A study of a large representative population of elderly people with diabetes published in JAMA Internal Medicine in January 2015 showed that 51 percent were relatively healthy, 28 percent had intermediate health, and 21 percent had poor health, although the average hemoglobin A1c for the group was 7 percent. This level suggests that many elderly people with complex or poor health are being overtreated and suffering from hypoglycemia. Diabetes in patients older than age 75 have double the rate of emergency department visits for hypoglycemia than the general population.

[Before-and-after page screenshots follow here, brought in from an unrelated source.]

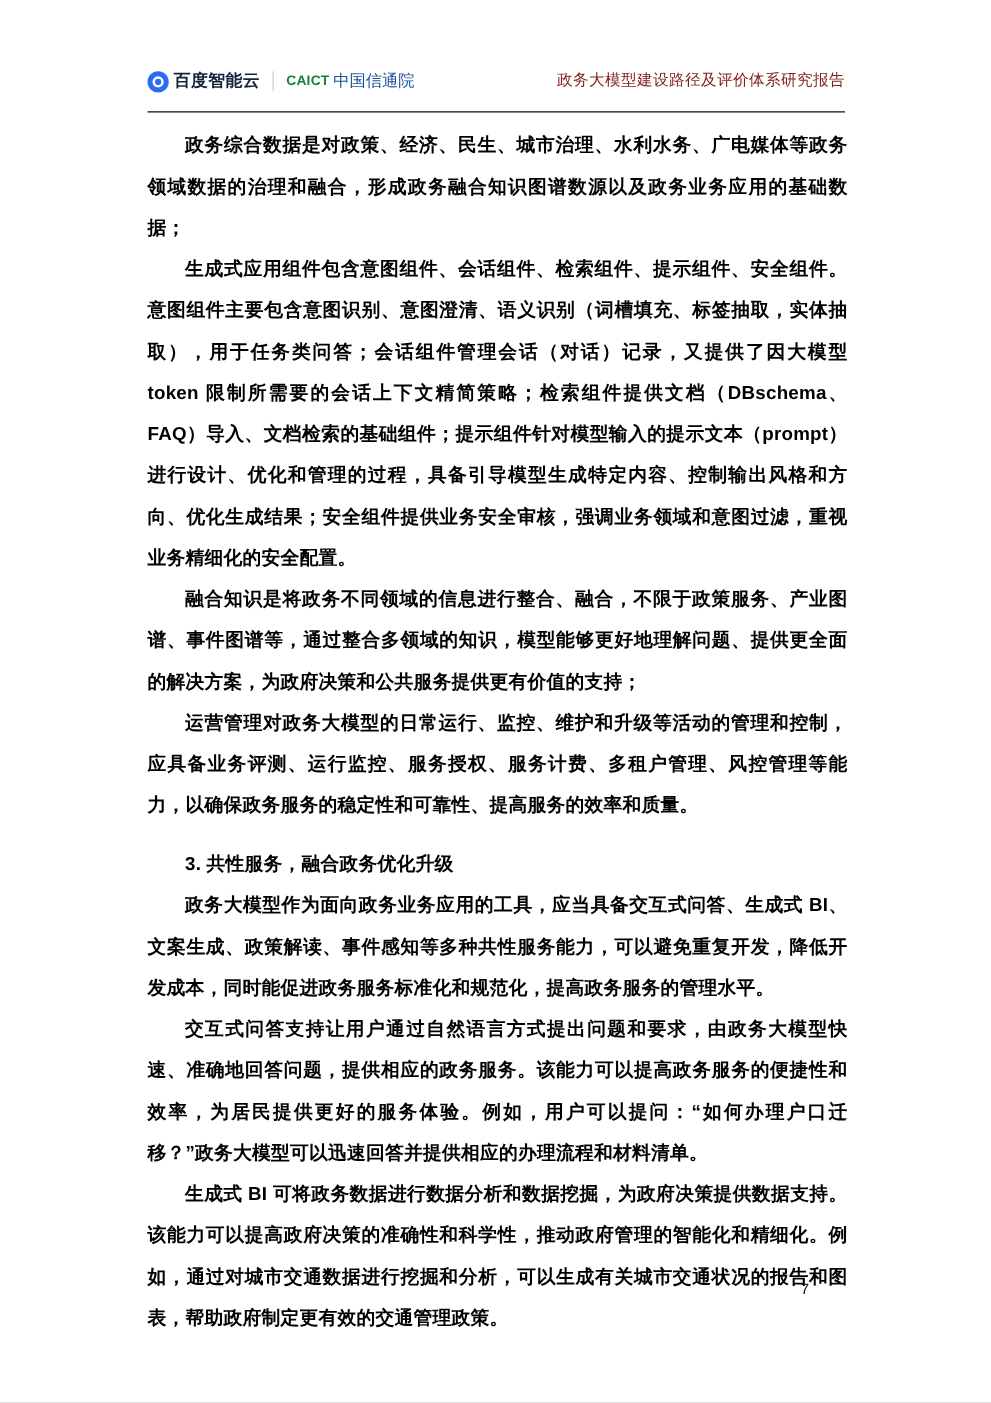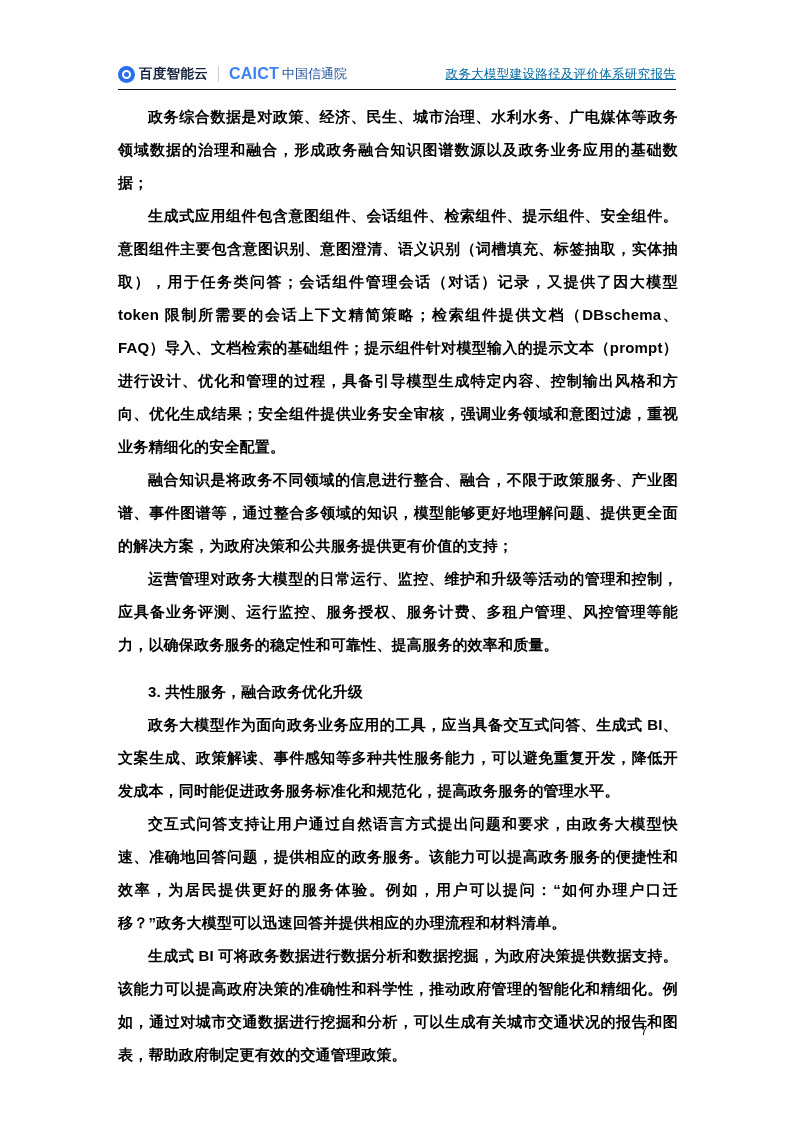--- a/index.html
+++ b/index.html
@@ -19,21 +19,21 @@
     overflow: hidden;
     box-sizing: border-box;
   }
   .header {
     position: absolute;
     left: 118px;
     top: 56px;
     width: 558px;
     height: 36px;
     display: flex;
-    align-items: center;
+    align-items: flex-start;
     justify-content: space-between;
   }
   .header-logos {
     display: flex;
     align-items: center;
     gap: 10px;
   }
   .logo-baidu {
     display: flex;
     align-items: center;
@@ -69,36 +69,35 @@
     width: 1px;
     height: 16px;
     background: #c9ced8;
   }
   .logo-caict {
     display: flex;
     align-items: center;
     gap: 3px;
   }
   .logo-caict .en {
-    font-size: 16px;
+    font-size: 11px;
     font-weight: bold;
-    color: #3b82f6;
+    color: #15803d;
     letter-spacing: 0.2px;
   }
   .logo-caict .cn {
     font-size: 13px;
     color: #1c4f9c;
     white-space: nowrap;
   }
   .header-title {
     font-size: 12.5px;
-    color: #0369a1;
+    color: #7f1d1d;
     letter-spacing: 0.3px;
     white-space: nowrap;
-    text-decoration: underline;
   }
   .header-rule {
     position: absolute;
     left: 118px;
     top: 89px;
     width: 558px;
     height: 0;
     border-top: 1.4px solid #111111;
   }
   .content {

The level of care provided to an elderly patient may be basic or intensive:
Basic care is meant to prevent the acute problems of diabetes like excessive urination and thirst. You can accomplish this goal by keeping the blood glucose under 200 mg/dl (11.1 mmol/L). Basic care is used for an elderly person with diabetes who is not expected to live very long, either because of the diabetes or other illnesses.
Intensive care is meant to prevent diabetic complications in an elderly person expected to live long enough to have them. The goal here is to keep the blood glucose under 140 mg/dl (7.7 mmol/L) and the hemoglobin A1c as close to normal as possible while avoiding frequent hypoglycemia. Elderly patients who have had diabetes for 20 or more years have a higher death rate when treated intensively.
The benefits in terms of preventing complications of diabetes are much greater when the hemoglobin A1c is lowered from 11 to 9 than when it is lowered from 9 to 7. The goal of treatment for many elderly people can be set higher in order to avoid hypoglycemia.
Treatment always starts with diet and exercise. Education about both can be of great value, especially if the patient's spouse is also involved.
Exercise may be limited in the elderly person with diabetes. Recent studies have shown that exercise is helpful even in the very old because it reduces the blood glucose and the hemoglobin A1c. However, because elderly patients have more coronary artery disease, arthritis, eye disease, neuropathy, and peripheral vascular disease, exercise just may not be possible.
If an elderly patient can't walk at all, he or she may still be able to do resistance exercises sitting in a chair. These exercises increase strength and lower the blood glucose.